-- TRY IT --
Each line from the one that contains "V ďalšom je" to the end of the material must be set down exactly, and no line before it.

#### RECORDS FOR THE EXERCISE

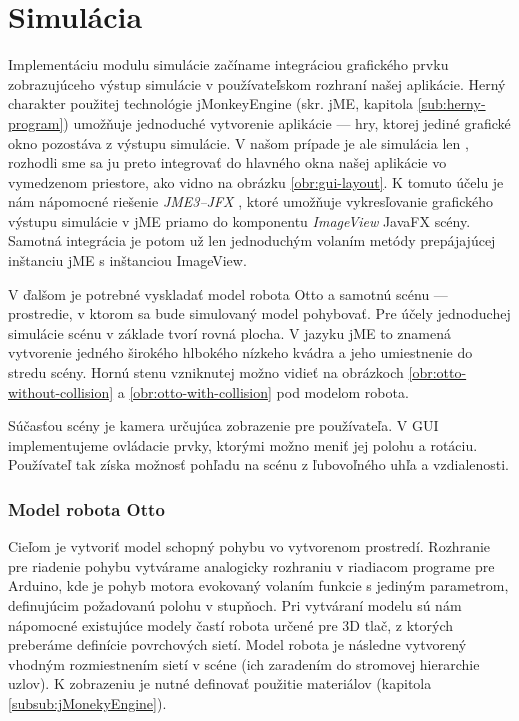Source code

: \section{Simulácia}
Implementáciu modulu simulácie začíname integráciou grafického prvku zobrazujúceho výstup simulácie v používateľskom rozhraní našej aplikácie. Herný charakter použitej technológie jMonkeyEngine (skr. jME, kapitola \ref{sub:herny-program}) umožňuje jednoduché vytvorenie aplikácie --- hry, ktorej jediné grafické okno pozostáva z výstupu simulácie. V našom prípade je ale simulácia len , rozhodli sme sa ju preto integrovať do hlavného okna našej aplikácie vo vymedzenom priestore, ako vidno na obrázku \ref{obr:gui-layout}. K tomuto účelu je nám nápomocné riešenie \textit{JME3--JFX} \cite{jmejfx}, ktoré umožňuje vykresľovanie grafického výstupu simulácie v jME priamo do komponentu \textit{ImageView} JavaFX scény. Samotná integrácia je potom už len jednoduchým volaním metódy prepájajúcej inštanciu jME s inštanciou ImageView.

V ďalšom je potrebné vyskladať model robota Otto a samotnú scénu --- prostredie, v ktorom sa bude simulovaný model pohybovať. Pre účely jednoduchej simulácie scénu v základe tvorí rovná plocha. V jazyku jME to znamená vytvorenie jedného širokého hlbokého nízkeho kvádra a jeho umiestnenie do stredu scény. Hornú stenu vzniknutej  možno vidieť na obrázkoch \ref{obr:otto-without-collision} a \ref{obr:otto-with-collision} pod modelom robota.

Súčasťou scény je kamera určujúca zobrazenie pre používateľa. V GUI implementujeme ovládacie prvky, ktorými možno meniť jej polohu a rotáciu. Používateľ tak získa možnosť pohľadu na scénu z ľubovoľného uhľa a vzdialenosti. 

\subsubsection{Model robota Otto}
Cieľom je vytvoriť model schopný pohybu vo vytvorenom prostredí. Rozhranie pre riadenie pohybu vytvárame analogicky rozhraniu v riadiacom programe pre Arduino, kde je pohyb motora evokovaný volaním funkcie s jediným parametrom, definujúcim požadovanú polohu v stupňoch. Pri vytváraní modelu sú nám nápomocné existujúce modely častí robota určené pre 3D tlač, z ktorých preberáme definície povrchových sietí. Model robota je následne vytvorený vhodným rozmiestnením sietí v scéne (ich zaradením do stromovej hierarchie uzlov). K zobrazeniu je nutné definovať použitie materiálov (kapitola \ref{subsub:jMonekyEngine}).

########

-- RESPONSE BELOW --
V ďalšom je potrebné vyskladať model robota Otto a samotnú scénu --- prostredie, v ktorom sa bude simulovaný model pohybovať. Pre účely jednoduchej simulácie scénu v základe tvorí rovná plocha. V jazyku jME to znamená vytvorenie jedného širokého hlbokého nízkeho kvádra a jeho umiestnenie do stredu scény. Hornú stenu vzniknutej  možno vidieť na obrázkoch \ref{obr:otto-without-collision} a \ref{obr:otto-with-collision} pod modelom robota.

Súčasťou scény je kamera určujúca zobrazenie pre používateľa. V GUI implementujeme ovládacie prvky, ktorými možno meniť jej polohu a rotáciu. Používateľ tak získa možnosť pohľadu na scénu z ľubovoľného uhľa a vzdialenosti. 

\subsubsection{Model robota Otto}
Cieľom je vytvoriť model schopný pohybu vo vytvorenom prostredí. Rozhranie pre riadenie pohybu vytvárame analogicky rozhraniu v riadiacom programe pre Arduino, kde je pohyb motora evokovaný volaním funkcie s jediným parametrom, definujúcim požadovanú polohu v stupňoch. Pri vytváraní modelu sú nám nápomocné existujúce modely častí robota určené pre 3D tlač, z ktorých preberáme definície povrchových sietí. Model robota je následne vytvorený vhodným rozmiestnením sietí v scéne (ich zaradením do stromovej hierarchie uzlov). K zobrazeniu je nutné definovať použitie materiálov (kapitola \ref{subsub:jMonekyEngine}).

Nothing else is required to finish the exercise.